Manage source control of Azure Data Factory solutions
By default, the Azure Data Factory user interface experience (UX) authors directly against the data factory service. This experience has the following limitations:
- The Data Factory service doesn't include a repository for storing the JSON entities for your changes. The only way to save changes is via the Publish All button and all changes are published directly to the data factory service.
- The Data Factory service isn't optimized for collaboration and version control.
To provide a better authoring experience, Azure Data Factory allows you to configure a Git repository with either Azure Repos or GitHub. Git is a version control system that allows for easier change tracking and collaboration. This article will outline how to configure and work in a git repository along with highlighting best practices and a troubleshooting guide.
Note
Authoring directly with the Data Factory service is disabled in the Azure Data Factory UX when a Git repository is configured. Changes made via PowerShell or an SDK are published directly to the Data Factory service, and are not entered into Git.
Advantages of Git integration
Below is a list of some of the advantages git integration provides to the authoring experience:
- Source control: As your data factory workloads become crucial, you would want to integrate your factory with Git to leverage several source control benefits like the following:
- Ability to track/audit changes.
- Ability to revert changes that introduced bugs.
- Partial saves: When authoring against the data factory service, you can't save changes as a draft and all publishes must pass data factory validation. Whether your pipelines are not finished or you simply don't want to lose changes if your computer crashes, git integration allows for incremental changes of data factory resources regardless of what state they are in. Configuring a git repository allows you to save changes, letting you only publish when you have tested your changes to your satisfaction.
- Collaboration and control: If you have multiple team members contributing to the same factory, you may want to let your teammates collaborate with each other via a code review process. You can also set up your factory such that not every contributor has equal permissions. Some team members may only be allowed to make changes via Git and only certain people in the team are allowed to publish the changes to the factory.
- Better CI/CD: If you are deploying to multiple environments with a continuous delivery process, git integration makes certain actions easier. Some of these actions include:
- Configure your release pipeline to trigger automatically as soon as there are any changes made to your 'dev' factory.
- Customize the properties in your factory that are available as parameters in the Resource Manager template. It can be useful to keep only the required set of properties as parameters, and have everything else hard coded.
- Better Performance: An average factory with git integration loads 10 times faster than one authoring against the data factory service. This performance improvement is because resources are downloaded via Git.
Connect to a Git repository
There are three different ways to connect a Git repository to your data factory for both Azure Repos and GitHub. After you connect to a Git repository, you can view and manage your configuration in the management hub under Git configuration in the Source control section.

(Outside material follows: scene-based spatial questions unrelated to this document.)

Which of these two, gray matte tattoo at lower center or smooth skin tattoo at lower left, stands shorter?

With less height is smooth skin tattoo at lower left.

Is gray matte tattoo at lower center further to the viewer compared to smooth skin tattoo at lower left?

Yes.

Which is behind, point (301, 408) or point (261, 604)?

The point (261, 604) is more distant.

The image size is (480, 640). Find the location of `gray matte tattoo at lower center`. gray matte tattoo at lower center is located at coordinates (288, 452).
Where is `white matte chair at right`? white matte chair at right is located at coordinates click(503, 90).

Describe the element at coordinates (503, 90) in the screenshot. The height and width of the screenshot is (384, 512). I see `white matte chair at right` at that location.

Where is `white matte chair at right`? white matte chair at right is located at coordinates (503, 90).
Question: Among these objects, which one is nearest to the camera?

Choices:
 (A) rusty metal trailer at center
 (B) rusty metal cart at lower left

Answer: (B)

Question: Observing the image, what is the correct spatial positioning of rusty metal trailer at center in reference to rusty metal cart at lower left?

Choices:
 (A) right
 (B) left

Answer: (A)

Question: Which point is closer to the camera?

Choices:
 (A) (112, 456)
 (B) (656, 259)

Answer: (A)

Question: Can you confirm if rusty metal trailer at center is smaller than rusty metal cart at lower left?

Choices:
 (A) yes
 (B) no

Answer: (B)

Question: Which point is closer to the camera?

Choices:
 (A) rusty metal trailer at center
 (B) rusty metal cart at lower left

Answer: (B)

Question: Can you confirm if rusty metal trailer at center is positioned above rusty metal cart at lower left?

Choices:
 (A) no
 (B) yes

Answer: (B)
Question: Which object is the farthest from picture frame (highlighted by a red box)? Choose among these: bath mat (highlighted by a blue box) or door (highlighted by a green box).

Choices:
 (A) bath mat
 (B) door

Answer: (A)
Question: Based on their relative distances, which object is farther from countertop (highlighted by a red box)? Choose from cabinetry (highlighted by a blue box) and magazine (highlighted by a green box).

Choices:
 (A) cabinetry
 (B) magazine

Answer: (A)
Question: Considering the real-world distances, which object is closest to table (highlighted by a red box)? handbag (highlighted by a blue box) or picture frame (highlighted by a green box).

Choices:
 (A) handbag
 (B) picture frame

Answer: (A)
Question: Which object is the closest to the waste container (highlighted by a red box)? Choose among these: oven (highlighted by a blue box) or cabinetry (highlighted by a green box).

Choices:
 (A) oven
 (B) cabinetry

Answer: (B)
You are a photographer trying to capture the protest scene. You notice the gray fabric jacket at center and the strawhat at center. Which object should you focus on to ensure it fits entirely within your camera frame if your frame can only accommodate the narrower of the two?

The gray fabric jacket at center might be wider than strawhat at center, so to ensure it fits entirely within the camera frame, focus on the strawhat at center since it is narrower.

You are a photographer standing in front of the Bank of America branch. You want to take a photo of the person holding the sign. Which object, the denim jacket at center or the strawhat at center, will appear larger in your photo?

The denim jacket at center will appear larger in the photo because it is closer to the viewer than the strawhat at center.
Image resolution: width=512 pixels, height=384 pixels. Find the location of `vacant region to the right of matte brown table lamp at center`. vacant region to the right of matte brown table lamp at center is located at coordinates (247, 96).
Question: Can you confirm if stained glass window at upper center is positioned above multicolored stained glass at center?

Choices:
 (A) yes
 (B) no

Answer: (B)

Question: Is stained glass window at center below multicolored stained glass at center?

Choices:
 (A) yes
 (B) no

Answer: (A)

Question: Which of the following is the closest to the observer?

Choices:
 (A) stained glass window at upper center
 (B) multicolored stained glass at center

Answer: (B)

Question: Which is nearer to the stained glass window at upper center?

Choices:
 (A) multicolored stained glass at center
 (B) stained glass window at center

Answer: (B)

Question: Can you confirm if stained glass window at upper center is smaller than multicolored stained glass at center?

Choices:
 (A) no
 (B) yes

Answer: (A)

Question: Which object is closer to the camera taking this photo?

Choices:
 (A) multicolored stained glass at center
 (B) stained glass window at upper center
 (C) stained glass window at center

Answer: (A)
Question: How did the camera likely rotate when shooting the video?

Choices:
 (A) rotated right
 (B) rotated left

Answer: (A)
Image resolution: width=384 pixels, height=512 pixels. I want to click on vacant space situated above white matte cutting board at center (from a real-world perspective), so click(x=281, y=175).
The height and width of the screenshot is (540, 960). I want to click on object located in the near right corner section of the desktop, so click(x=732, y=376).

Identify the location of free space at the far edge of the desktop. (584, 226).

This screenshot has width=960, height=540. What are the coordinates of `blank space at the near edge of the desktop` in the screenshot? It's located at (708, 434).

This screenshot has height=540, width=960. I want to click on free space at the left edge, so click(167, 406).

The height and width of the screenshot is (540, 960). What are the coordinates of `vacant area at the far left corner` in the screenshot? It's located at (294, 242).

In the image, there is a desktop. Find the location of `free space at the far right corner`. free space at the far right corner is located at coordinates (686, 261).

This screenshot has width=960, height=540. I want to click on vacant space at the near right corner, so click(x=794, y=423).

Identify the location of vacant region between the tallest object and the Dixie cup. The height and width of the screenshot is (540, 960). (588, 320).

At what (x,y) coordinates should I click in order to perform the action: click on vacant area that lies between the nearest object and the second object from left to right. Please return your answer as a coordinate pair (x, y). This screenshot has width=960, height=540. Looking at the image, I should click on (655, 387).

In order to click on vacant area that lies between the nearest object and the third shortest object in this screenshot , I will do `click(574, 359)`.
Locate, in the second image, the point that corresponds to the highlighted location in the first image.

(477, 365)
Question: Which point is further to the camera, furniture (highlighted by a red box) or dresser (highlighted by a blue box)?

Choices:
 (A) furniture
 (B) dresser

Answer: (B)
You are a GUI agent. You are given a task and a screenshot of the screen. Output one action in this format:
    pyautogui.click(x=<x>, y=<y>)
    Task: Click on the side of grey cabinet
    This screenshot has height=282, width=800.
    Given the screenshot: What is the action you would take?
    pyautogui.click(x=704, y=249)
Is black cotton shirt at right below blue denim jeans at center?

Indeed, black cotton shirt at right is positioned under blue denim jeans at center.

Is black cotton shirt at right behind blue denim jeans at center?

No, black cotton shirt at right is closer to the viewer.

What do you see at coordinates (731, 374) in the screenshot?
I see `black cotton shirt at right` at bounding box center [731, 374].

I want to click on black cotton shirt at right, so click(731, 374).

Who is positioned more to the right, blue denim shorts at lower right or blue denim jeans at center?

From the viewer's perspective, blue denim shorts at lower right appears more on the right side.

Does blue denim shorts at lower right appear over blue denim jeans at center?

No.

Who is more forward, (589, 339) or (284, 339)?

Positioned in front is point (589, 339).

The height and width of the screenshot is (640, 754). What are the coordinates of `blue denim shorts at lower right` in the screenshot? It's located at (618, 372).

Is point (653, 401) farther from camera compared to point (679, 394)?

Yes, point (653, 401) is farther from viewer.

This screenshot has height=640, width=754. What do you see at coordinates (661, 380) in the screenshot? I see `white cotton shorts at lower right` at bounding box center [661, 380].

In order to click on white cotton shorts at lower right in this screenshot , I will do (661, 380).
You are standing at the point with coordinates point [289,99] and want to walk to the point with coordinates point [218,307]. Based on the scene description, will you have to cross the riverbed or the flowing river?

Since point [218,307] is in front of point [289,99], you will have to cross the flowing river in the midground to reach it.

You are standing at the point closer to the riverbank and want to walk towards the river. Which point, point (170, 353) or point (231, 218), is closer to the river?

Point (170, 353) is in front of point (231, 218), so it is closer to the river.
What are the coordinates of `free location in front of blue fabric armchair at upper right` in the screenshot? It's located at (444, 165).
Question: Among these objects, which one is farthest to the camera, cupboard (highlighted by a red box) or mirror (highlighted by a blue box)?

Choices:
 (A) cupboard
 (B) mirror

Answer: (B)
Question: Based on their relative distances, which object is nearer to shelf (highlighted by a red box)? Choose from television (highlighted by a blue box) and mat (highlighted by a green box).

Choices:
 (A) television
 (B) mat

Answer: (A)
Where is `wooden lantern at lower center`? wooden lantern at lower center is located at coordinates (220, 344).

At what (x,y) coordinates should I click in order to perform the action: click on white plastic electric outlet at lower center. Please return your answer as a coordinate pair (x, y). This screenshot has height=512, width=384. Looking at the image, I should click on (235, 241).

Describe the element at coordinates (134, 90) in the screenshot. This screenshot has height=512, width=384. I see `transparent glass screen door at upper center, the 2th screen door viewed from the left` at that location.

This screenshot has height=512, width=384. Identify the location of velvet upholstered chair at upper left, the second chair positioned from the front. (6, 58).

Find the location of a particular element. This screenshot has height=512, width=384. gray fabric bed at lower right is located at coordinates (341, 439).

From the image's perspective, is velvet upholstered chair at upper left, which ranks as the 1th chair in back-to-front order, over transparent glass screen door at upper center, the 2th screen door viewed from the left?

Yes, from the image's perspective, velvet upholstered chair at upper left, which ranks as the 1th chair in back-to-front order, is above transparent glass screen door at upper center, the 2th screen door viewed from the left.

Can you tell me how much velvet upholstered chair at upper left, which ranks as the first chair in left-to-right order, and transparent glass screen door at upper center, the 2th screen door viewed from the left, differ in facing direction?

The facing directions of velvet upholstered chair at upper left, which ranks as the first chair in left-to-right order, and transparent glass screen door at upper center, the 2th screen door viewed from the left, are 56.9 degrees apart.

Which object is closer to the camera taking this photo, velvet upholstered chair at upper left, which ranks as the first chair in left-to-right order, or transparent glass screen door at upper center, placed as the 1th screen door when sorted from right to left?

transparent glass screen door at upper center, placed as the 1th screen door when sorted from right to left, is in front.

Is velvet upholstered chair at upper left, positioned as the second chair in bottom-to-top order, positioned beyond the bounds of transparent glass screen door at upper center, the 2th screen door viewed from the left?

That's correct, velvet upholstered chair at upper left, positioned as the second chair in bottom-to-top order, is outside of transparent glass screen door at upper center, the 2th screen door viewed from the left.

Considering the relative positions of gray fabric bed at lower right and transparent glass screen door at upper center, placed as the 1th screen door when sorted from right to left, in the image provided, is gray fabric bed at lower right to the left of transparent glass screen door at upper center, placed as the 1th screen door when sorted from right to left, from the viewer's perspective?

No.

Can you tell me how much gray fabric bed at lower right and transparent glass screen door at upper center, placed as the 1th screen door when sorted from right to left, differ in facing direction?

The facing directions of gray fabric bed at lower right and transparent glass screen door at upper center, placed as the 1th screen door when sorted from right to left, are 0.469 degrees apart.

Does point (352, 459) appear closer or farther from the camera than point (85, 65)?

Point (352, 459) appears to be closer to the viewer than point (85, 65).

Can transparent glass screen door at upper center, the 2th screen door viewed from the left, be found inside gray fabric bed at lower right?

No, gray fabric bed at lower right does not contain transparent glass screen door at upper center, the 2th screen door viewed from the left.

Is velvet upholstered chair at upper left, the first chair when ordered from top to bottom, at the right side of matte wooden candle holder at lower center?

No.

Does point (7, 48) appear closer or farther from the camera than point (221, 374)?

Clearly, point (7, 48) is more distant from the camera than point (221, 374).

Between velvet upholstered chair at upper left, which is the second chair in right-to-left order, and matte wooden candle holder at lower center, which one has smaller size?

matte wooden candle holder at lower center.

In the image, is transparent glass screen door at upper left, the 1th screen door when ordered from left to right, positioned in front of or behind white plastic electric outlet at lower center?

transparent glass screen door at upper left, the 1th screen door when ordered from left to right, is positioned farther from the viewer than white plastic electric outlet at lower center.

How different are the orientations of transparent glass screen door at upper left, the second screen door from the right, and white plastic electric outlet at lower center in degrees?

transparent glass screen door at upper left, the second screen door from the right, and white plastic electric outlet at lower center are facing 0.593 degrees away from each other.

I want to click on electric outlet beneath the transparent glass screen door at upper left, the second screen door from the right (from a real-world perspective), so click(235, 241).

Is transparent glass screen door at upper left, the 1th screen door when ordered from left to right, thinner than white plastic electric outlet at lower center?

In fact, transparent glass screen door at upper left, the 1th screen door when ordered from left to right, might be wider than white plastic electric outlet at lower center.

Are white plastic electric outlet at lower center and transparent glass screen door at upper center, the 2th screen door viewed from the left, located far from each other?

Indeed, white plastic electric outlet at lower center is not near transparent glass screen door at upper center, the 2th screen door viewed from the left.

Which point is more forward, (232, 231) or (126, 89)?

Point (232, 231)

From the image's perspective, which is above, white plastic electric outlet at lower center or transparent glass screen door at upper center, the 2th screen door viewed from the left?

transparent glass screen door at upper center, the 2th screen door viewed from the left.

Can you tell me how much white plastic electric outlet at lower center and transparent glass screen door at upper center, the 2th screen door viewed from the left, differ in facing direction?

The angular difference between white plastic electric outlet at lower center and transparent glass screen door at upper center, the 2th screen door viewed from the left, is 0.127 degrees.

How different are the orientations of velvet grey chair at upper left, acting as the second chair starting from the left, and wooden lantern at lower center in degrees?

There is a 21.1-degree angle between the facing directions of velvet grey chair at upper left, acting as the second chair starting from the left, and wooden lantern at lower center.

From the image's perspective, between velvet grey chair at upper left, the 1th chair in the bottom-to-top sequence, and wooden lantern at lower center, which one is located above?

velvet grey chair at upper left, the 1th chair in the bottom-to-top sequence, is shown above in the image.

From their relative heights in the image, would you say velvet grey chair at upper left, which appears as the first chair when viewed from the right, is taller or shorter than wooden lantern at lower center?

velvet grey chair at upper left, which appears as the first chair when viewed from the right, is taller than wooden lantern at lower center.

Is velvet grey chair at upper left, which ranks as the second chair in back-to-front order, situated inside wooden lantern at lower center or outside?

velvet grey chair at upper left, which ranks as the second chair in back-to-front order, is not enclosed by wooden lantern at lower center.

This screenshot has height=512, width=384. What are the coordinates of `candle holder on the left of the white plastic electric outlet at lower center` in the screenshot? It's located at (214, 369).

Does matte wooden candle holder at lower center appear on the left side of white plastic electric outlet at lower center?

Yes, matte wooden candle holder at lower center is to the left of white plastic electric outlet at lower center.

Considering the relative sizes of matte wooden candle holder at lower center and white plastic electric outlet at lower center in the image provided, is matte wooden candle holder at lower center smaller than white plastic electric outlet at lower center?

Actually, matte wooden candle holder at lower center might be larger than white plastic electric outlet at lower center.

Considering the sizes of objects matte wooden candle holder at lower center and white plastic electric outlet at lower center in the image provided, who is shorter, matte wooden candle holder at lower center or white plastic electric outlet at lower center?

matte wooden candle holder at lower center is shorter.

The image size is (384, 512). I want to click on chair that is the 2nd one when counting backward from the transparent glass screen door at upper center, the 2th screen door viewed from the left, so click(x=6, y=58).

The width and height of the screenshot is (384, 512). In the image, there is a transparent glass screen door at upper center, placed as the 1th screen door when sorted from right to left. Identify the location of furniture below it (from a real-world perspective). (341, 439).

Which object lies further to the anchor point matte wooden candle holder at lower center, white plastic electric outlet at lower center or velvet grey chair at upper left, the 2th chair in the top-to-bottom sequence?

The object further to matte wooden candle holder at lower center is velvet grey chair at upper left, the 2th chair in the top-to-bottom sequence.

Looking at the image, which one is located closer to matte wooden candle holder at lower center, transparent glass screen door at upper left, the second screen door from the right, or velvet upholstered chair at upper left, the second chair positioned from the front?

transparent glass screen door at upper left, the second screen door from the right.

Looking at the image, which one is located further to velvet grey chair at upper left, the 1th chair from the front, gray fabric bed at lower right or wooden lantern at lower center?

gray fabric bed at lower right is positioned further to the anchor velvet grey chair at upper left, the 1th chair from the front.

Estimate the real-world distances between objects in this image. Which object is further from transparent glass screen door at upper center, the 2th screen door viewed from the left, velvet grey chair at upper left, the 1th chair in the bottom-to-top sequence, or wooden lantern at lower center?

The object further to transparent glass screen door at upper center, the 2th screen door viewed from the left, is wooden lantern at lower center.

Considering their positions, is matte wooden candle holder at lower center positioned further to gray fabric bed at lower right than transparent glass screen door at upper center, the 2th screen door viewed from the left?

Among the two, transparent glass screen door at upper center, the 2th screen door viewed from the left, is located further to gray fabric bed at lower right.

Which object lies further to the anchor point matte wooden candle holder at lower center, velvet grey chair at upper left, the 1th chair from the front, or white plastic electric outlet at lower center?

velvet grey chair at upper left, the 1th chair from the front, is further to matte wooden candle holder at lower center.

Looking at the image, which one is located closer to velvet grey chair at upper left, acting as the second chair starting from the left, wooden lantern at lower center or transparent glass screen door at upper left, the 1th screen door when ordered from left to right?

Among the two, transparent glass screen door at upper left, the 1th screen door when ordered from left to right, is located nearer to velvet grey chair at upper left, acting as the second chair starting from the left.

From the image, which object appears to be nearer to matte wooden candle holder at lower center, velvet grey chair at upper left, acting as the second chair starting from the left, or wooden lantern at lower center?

Configuration method 1: Home page
In the Azure Data Factory home page, select Set up Code Repository.
Configuration method 2: Authoring canvas
In the Azure Data Factory UX authoring canvas, select the Data Factory drop-down menu, and then select Set up Code Repository.
Configuration method 3: Management hub
Go to the management hub in the Azure Data Factory UX. Select Git configuration in the Source control section. If you have no repository connected, click Set up code repository.
Version control
Version control systems (also known as source control) let developers collaborate on code and track changes that are made to the code base. Source control is an essential tool for multi-developer projects.
Creating feature branches
Each Azure Repos Git repository that's associated with a data factory has a collaboration branch. (main
is the default collaboration branch). Users can also create feature branches by clicking + New Branch in the branch dropdown. Once the new branch pane appears, enter the name of your feature branch.
When you are ready to merge the changes from your feature branch to your collaboration branch, click on the branch dropdown and select Create pull request. This action takes you to Azure Repos Git where you can raise pull requests, do code reviews, and merge changes to your collaboration branch. You are only allowed to publish to the Data Factory service from your collaboration branch.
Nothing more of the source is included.